== EXTRAIT DE LA SOURCE ==
Des cessions d’entreprises publiques envisagées de nouveau
L’épineux dossier de la privatisation des entreprises publiques, qui a été au coeur d’un bras de fer entre les précédents gouvernements et l’union Générale Tunisienne du Travail (UGTT), sera prochainement remis sur la table. Alors que le déficit budgétaire s’envole et les sources de financement interne et extérieur s’assèchent, le gouvernement envisage à nouveau de céder les participations de l’etat dans des entreprises publiques opérant dans des secteurs non-stratégiques.
L’épineux dossier de la privatisation des entreprises publiques, qui a été au coeur d’un bras de fer entre les précédents gouvernements et l’union Générale Tunisienne du Travail (UGTT), sera prochainement remis sur la table. Alors que le déficit budgétaire s’envole et les sources de financement interne et extérieur s’assèchent, le gouvernement envisage à nouveau de céder les participations de l’etat dans des entreprises publiques opérant dans des secteurs non-stratégiques.
Selon des sources proches du ministère des Finances, l’intérêt se porte dans un premier temps sur la cession des parts détenus par l’etat dans certains établissements financiers comme Al Baraka Bank et la Banque de Tunisie et des Emirats (BTE).
Dans un second temps, l’etat pourrait se désengager partiellement ou totalement du capital de certaines autres entreprises «non vitales et non essentielles» comme la Régie nationale des tabacs et des allumettes (RNTA), la Société nationale de distribution des pétroles (AGIL) et la Banque de l’habitat (BH). Dans certains cas, la cession des participations de l’etat pourrait se faire via le marché boursier local.
===
_À FAIRE_
**A.** Dans l'article sur les privatisations en Tunisie, sur quelles parts l'intérêt se porte-t-il dans un premier temps ?
**B.** Les affirmations suivantes concordent-elles avec l'article sur les privatisations en Tunisie ? (i) Le dossier de la privatisation a opposé les précédents gouvernements à l'UGTT. (ii) Le gouvernement envisage de céder des participations dans des entreprises de secteurs stratégiques. (iii) La cession des participations de l'État pourrait parfois passer par le marché boursier local.
**C.** Reprenez l'article sur les privatisations en Tunisie après sa dernière phrase et poursuivez-le.
== DONNÉES FOURNIES ==
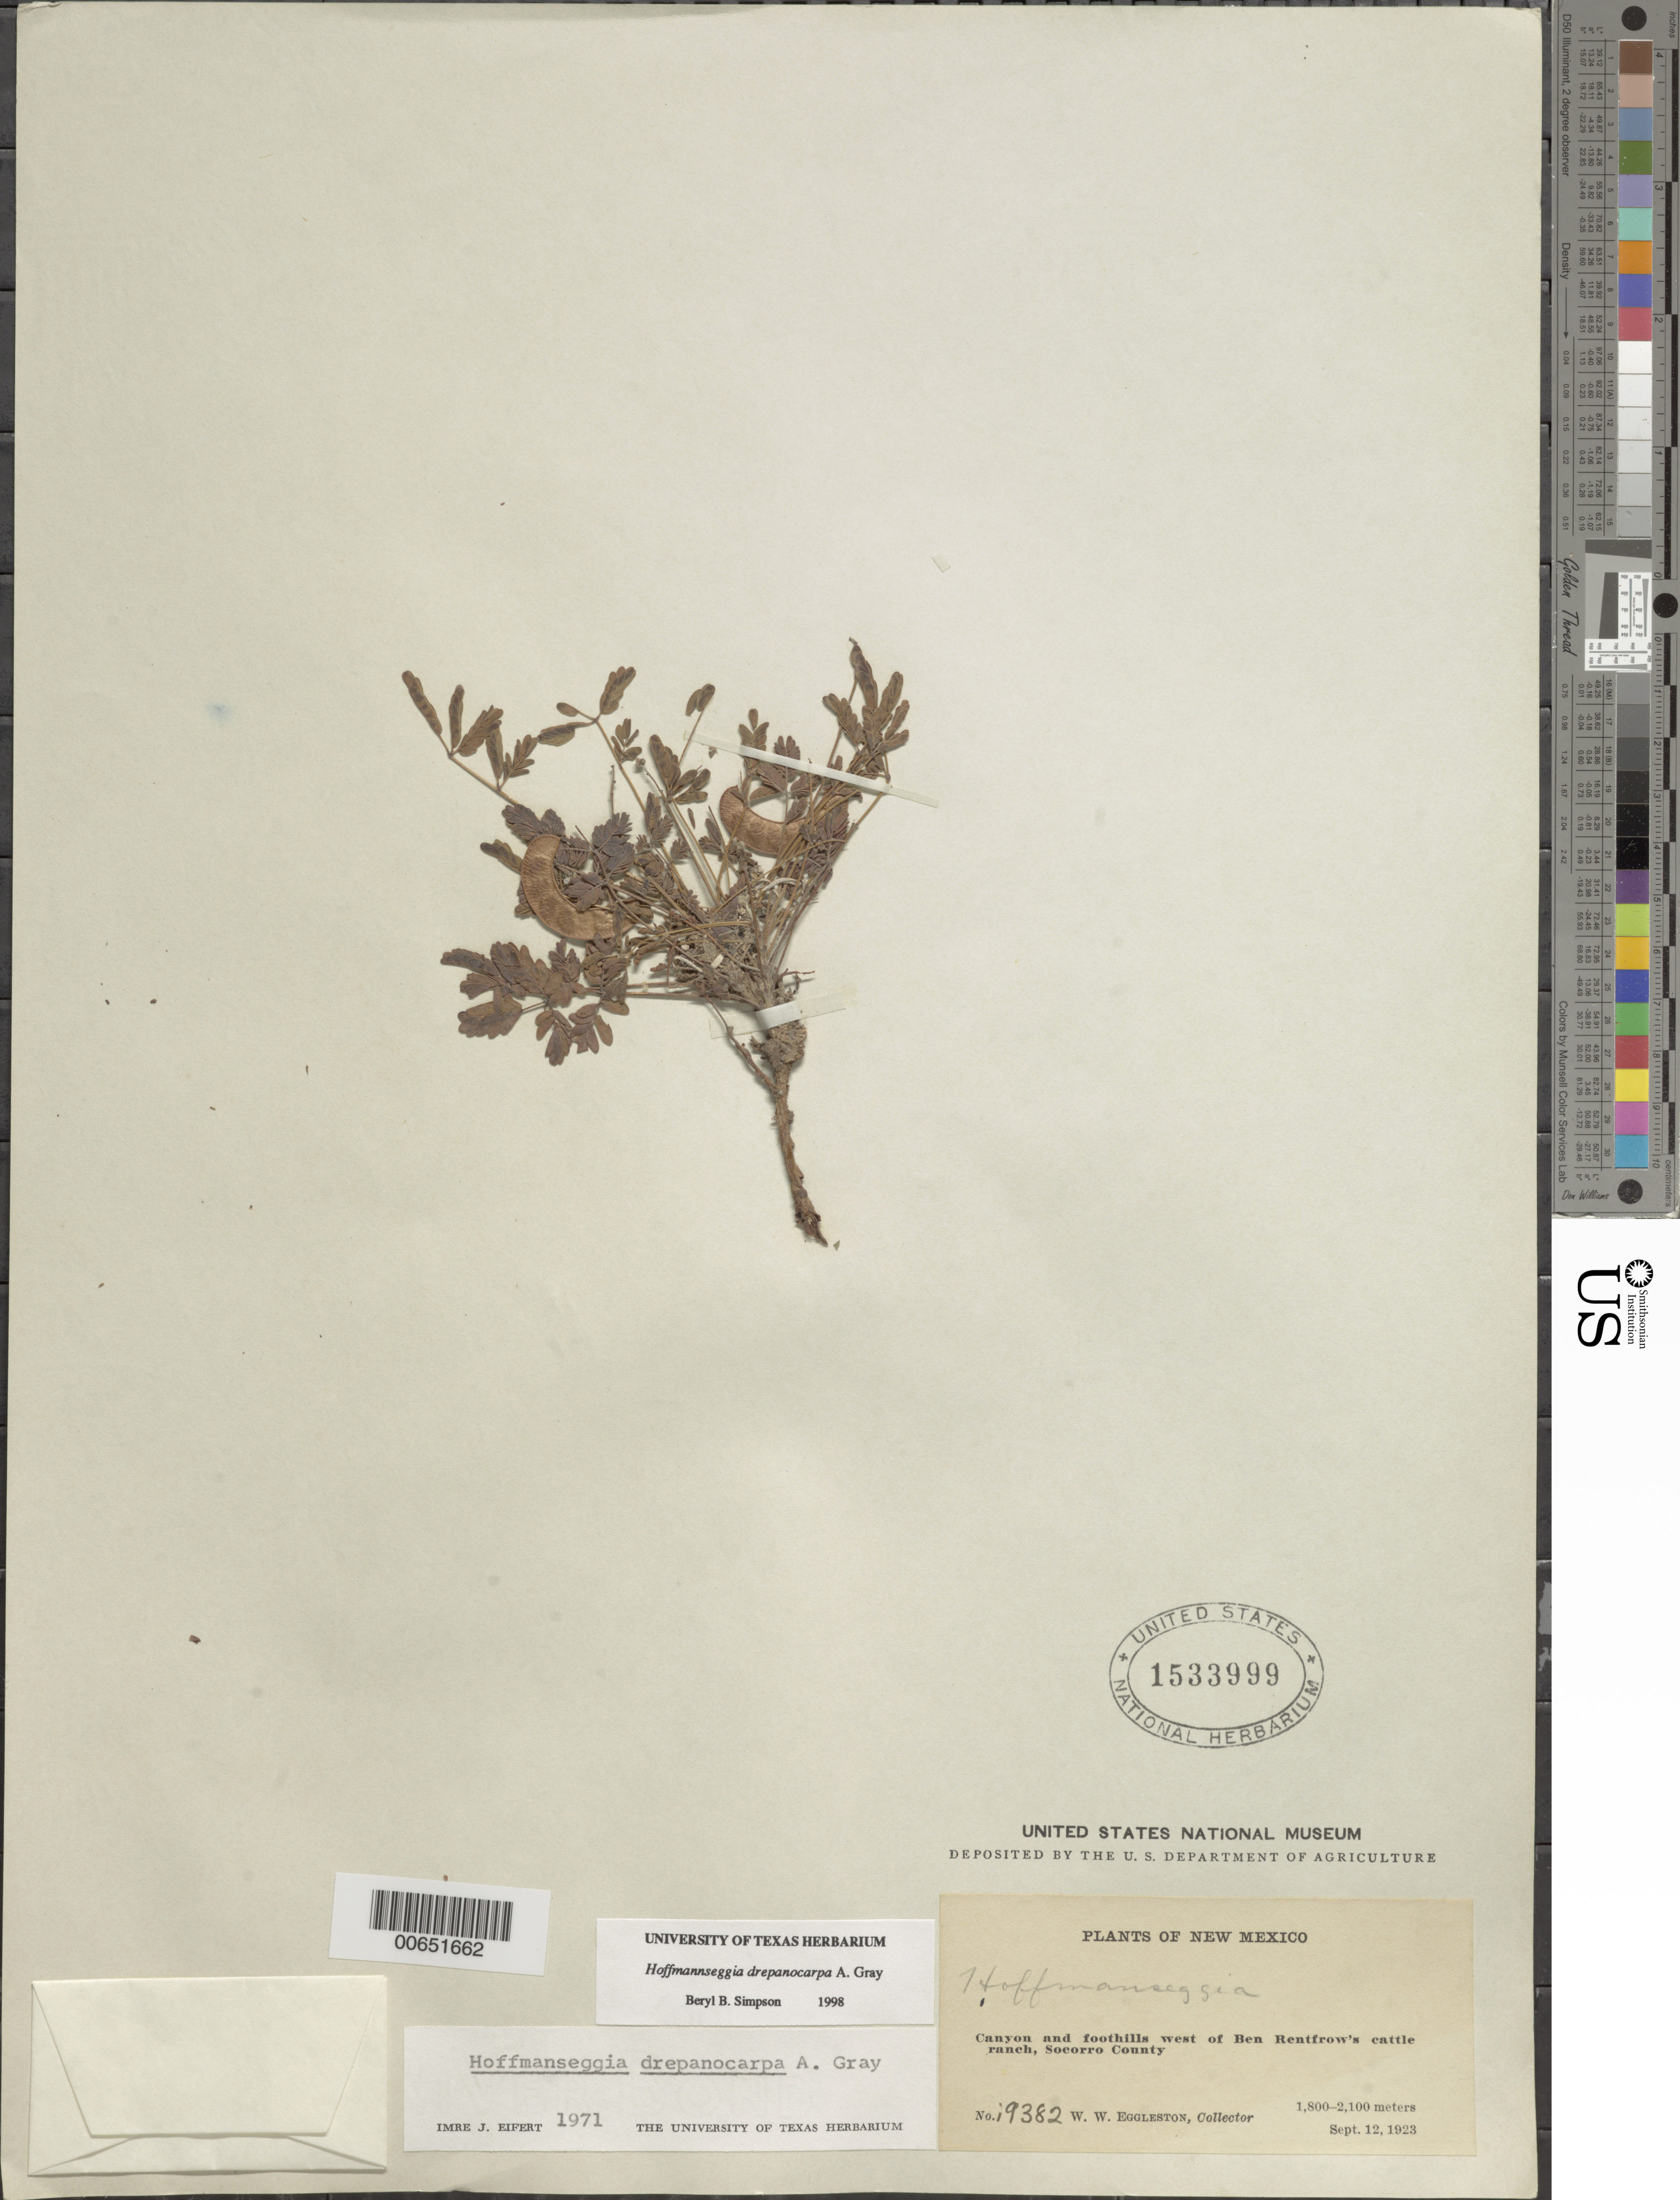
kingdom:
===
== DONNÉES FOURNIES ==
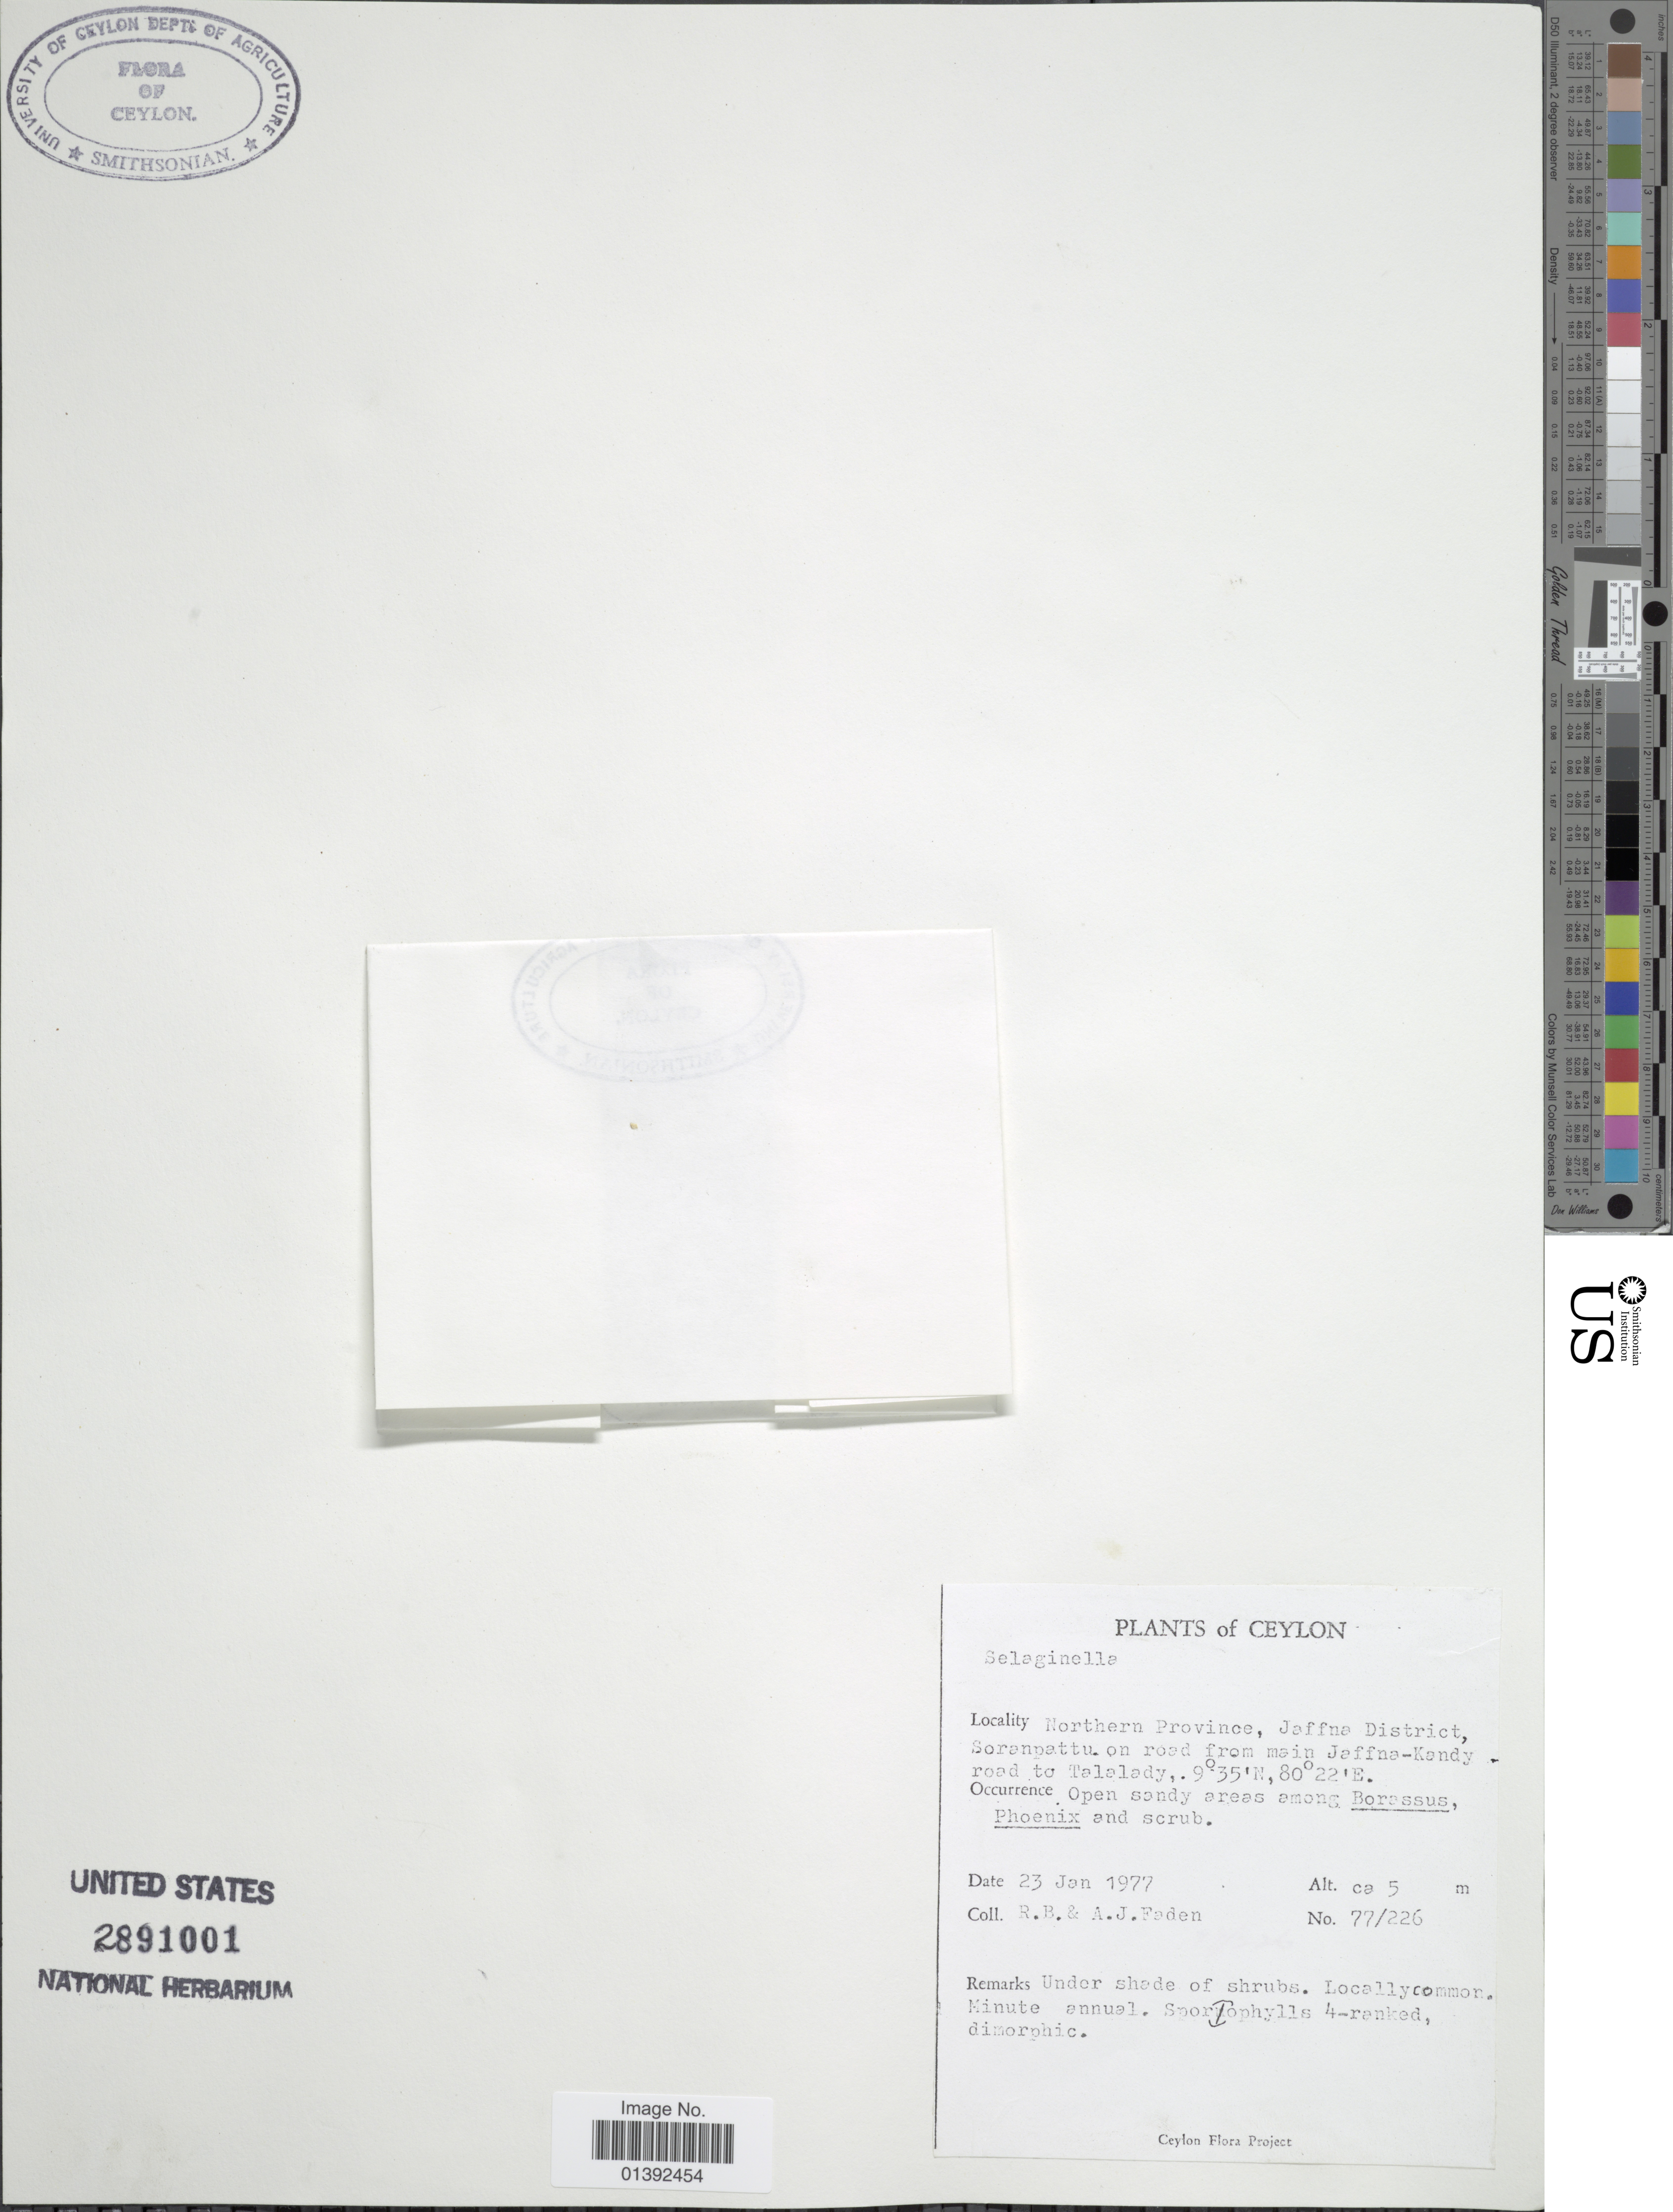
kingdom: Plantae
===
_RÉPONSES RÉDIGÉES_
**A.** Sur les parts détenues par l'État dans certains établissements financiers comme Al Baraka Bank et la Banque de Tunisie et des Emirats (BTE).

**B.**
(i) Oui : « au coeur d’un bras de fer entre les précédents gouvernements et l’union Générale Tunisienne du Travail (UGTT) ».
(ii) Non : « opérant dans des secteurs non-stratégiques ».
(iii) Oui : « la cession des participations de l’etat pourrait se faire via le marché boursier local ».

**C.**
Un boulet trainé depuis longtemps
Le gouvernement, dont la marge de manoeuvre budgétaire s’est nettement rétrécie après le refus de la Banque centrale d’autoriser un recours excessif aux emprunts internes auprès des banques commerciales, compte répondre aux multiples sollicitations des chantres du libéralisme économique à tout crin pour qui plaident régulièrement pour un désengagement de l’etat du secteur productif.
L’union Tunisienne de l’industrie, du Commerce et de l’artisanat (UTICA) et la Confédération des Entreprises Citoyennes de Tunisie (CONECT) pressent, en effet, depuis plusieurs années les gouvernements successifs de privatiser la majorité des entreprises publiques pour se débarrasser du «boulet qu’il traîne depuis de longues décennies».
Plusieurs experts et économistes ont également recommandé au cours des dernières semaines au gouvernement Méchichi de franchir le Rubicon pour assainir les finances publiques.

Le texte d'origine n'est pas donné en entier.